Jetzt ist Ihre Meinung gefragt zu *Star Wars The Mandalorian: Staffel 2 kommt im Oktober nach Deutschland*

						In diesem Jahr soll die bislang erfolgreiche Serie weiter ausgebaut werden und eine zweite Staffel erhalten. Zudem soll es Spin-offs geben. Alles abrufbar im kostenpflichtigen Streaming-Dienst Disney Plus.

						Bitte beachten Sie: Der Kommentarbereich wird gemäß der Forenregeln moderiert. Allgemeine Fragen und Kritik zu Online-Artikeln von PC Games Hardware sind im Feedback-Unterforum zu veröffentlichen und nicht im Kommentarthread zu einer News. Dort werden sie ohne Nachfragen entfernt.




			Dieser Inhalt steht nur eingeloggten Mitgliedern zur Verfügung.
        

 Zurück zum Artikel: *Star Wars The Mandalorian: Staffel 2 kommt im Oktober nach Deutschland*


----------



## tallantis (7. Februar 2020)

Ob es wen gibt der auf den März wartet für die Serie? :^)


----------



## dailydoseofgaming (7. Februar 2020)

tallantis schrieb:


> Ob es wen gibt der auf den März wartet für die Serie? :^)

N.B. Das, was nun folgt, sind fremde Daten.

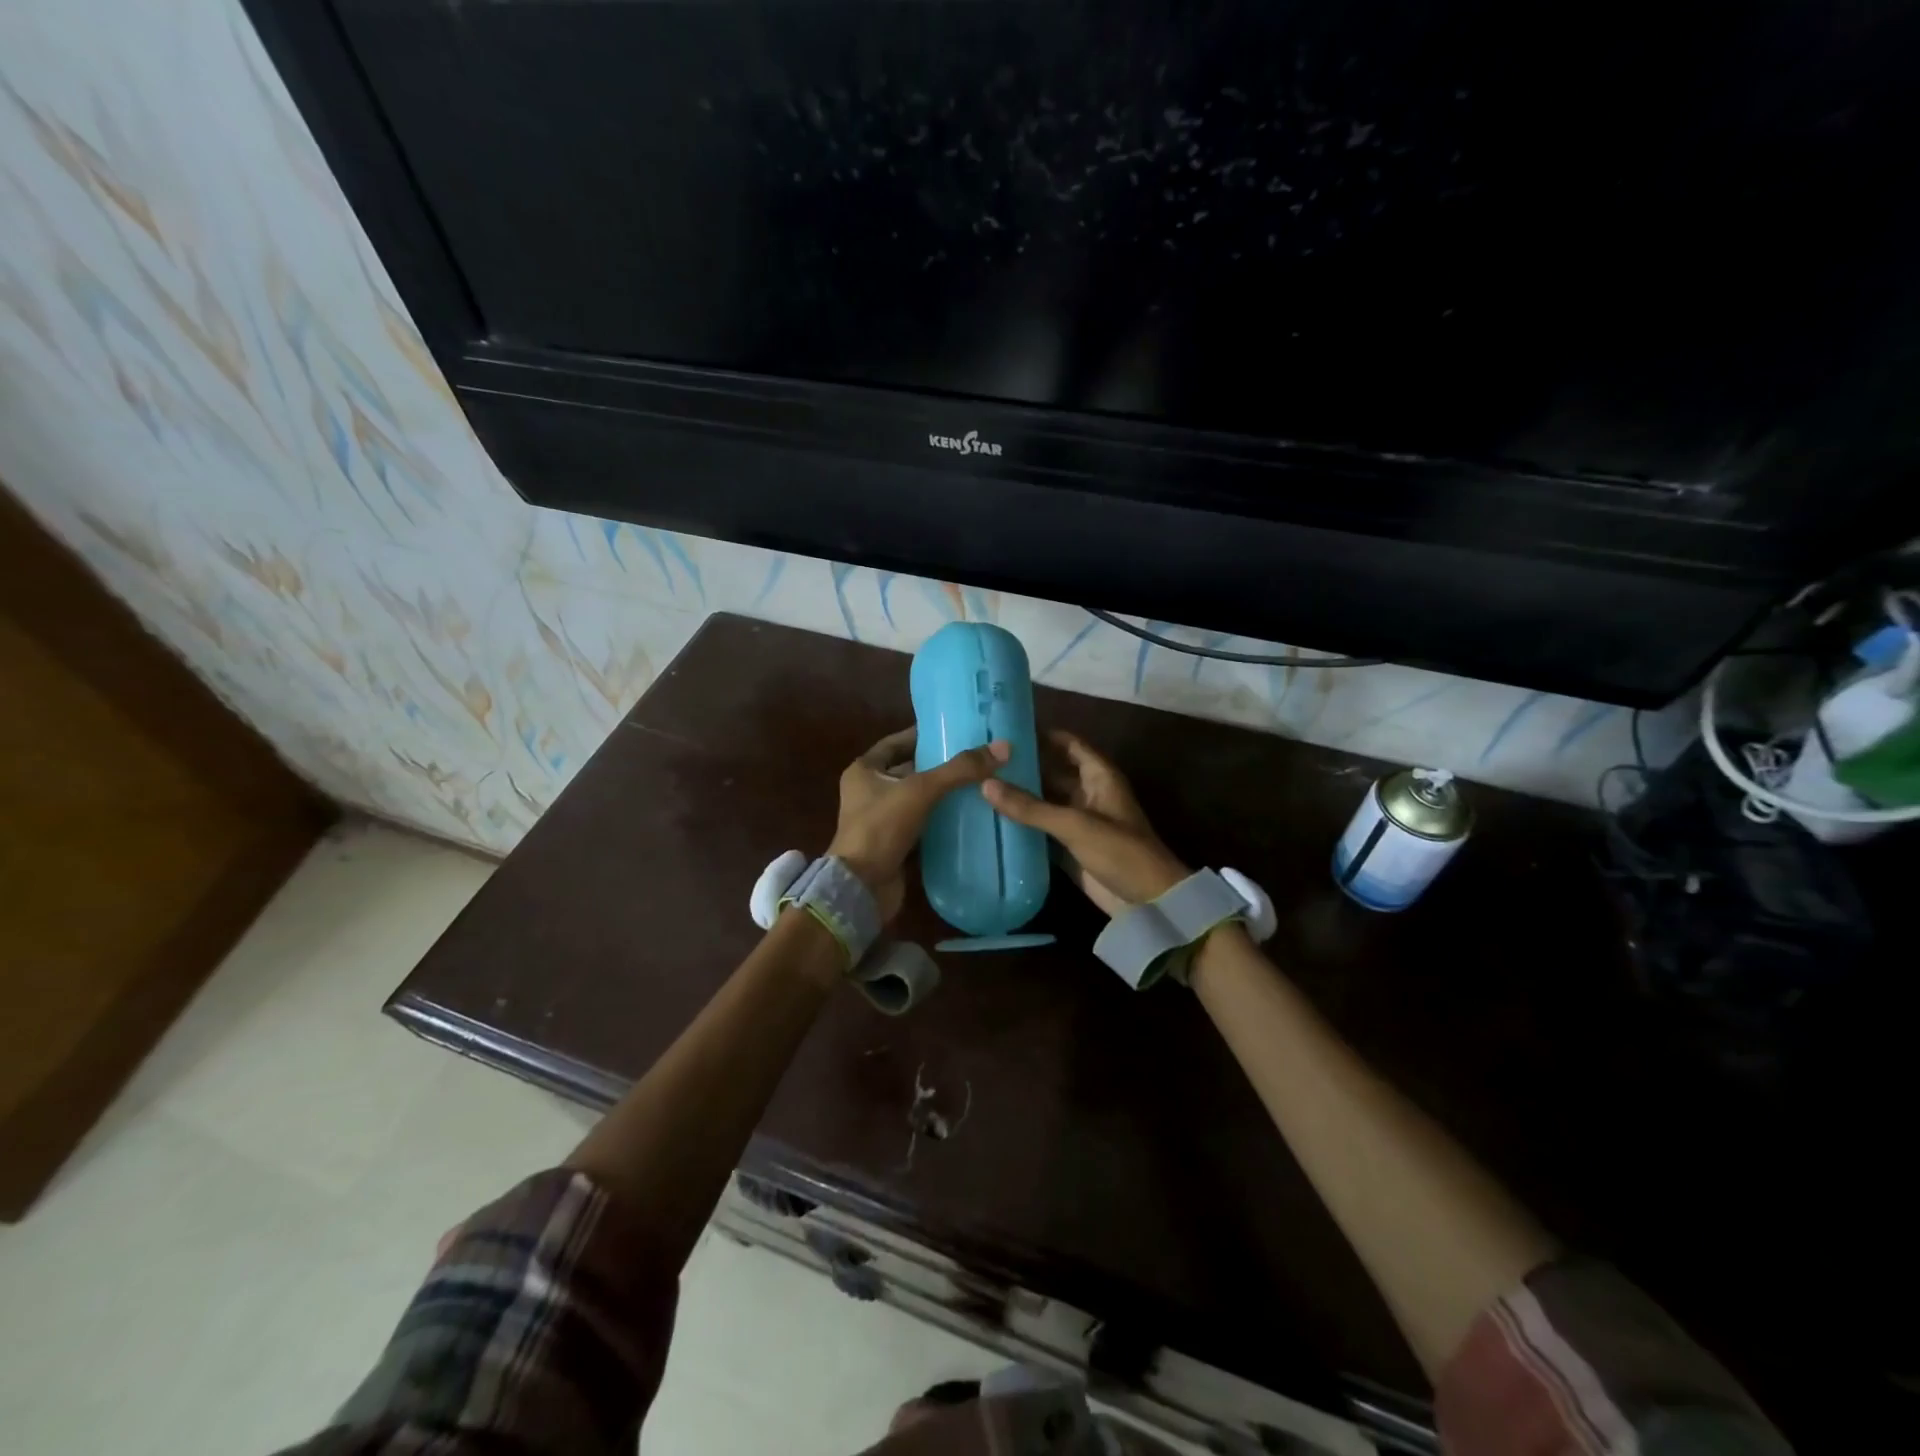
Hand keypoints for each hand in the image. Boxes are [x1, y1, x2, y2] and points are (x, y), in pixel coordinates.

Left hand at [829, 727, 1010, 919]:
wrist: (861, 888)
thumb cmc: (881, 828)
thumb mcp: (920, 791)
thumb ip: (960, 770)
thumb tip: (1003, 747)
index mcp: (864, 771)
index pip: (895, 743)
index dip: (921, 735)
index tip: (953, 730)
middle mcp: (868, 792)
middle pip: (908, 771)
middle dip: (938, 766)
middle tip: (974, 758)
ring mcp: (880, 821)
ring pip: (917, 800)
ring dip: (942, 795)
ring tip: (979, 785)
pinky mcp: (893, 845)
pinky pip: (921, 826)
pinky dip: (941, 822)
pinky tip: (968, 818)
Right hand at [981, 730, 1188, 915]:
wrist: (1147, 901)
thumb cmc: (1119, 851)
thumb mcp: (1074, 824)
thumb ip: (1031, 806)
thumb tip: (985, 783)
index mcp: (1099, 777)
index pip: (1069, 744)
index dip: (1043, 734)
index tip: (1008, 728)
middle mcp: (1088, 793)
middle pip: (1053, 771)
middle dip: (1024, 766)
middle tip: (983, 758)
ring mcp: (1079, 821)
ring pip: (1046, 800)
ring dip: (1021, 795)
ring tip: (980, 783)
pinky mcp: (1070, 846)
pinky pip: (1043, 828)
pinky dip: (1023, 823)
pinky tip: (993, 818)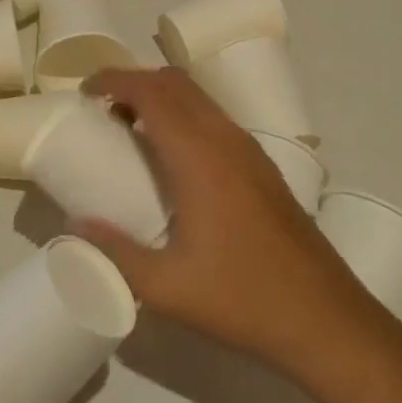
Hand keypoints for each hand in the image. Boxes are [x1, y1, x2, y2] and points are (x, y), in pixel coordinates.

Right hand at [74, 67, 401, 402]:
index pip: (152, 92)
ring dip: (162, 98)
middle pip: (176, 83)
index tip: (83, 92)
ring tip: (129, 129)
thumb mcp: (165, 285)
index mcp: (200, 158)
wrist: (326, 322)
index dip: (114, 80)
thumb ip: (114, 251)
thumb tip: (74, 225)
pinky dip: (184, 116)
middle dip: (134, 82)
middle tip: (101, 109)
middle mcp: (227, 141)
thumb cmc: (241, 299)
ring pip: (200, 99)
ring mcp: (251, 153)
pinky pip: (215, 120)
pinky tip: (172, 158)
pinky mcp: (264, 169)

In den Köpfen der Disney Manager vielleicht, aber in der Realität nicht...

Da viele Leute Serien ohnehin auf Englisch gucken, ist meist total egal wann es "wo" released wird (in Zeiten des Internets eh schwierig).


----------



## Rollora (7. Februar 2020)

dailydoseofgaming schrieb:


> In den Köpfen der Disney Manager vielleicht, aber in der Realität nicht...
> 
> Da viele Leute Serien ohnehin auf Englisch gucken, ist meist total egal wann es "wo" released wird (in Zeiten des Internets eh schwierig).



In einer Serie wo die Story dünn ist und der Hauptcharakter sowieso kaum spricht, ist die Sprache wirklicch vernachlässigbar


----------



## Rizoma (8. Februar 2020)

Wie so ziemlich alles was nach Episode 6 kam (mit Ausnahme von Rouge One) und Star Wars im Namen hatte hat mich auch The Mandalorian sehr enttäuscht. Für mich ist die Marke Tod. Bei Star Trek hat man auch nicht immer alles richtig gemacht in der Vergangenheit aber im Vergleich zum langweiligen und öden Mandalorian rockt Picard .


----------



## Mahoy (8. Februar 2020)

tallantis schrieb:


> Ob es wen gibt der auf den März wartet für die Serie? :^)



Wieso, um sie noch einmal mit möglicherweise fragwürdiger Synchro zu schauen?  

Aber auf die zweite Staffel freue ich mich, denn neben "Rogue One" war das mal wieder etwas, was ich auch mit Star Wars assoziiere. Und in Serie gibt es auch mehr Abwechslung als den doch etwas schwermütigen Grundton von "Rogue One".


----------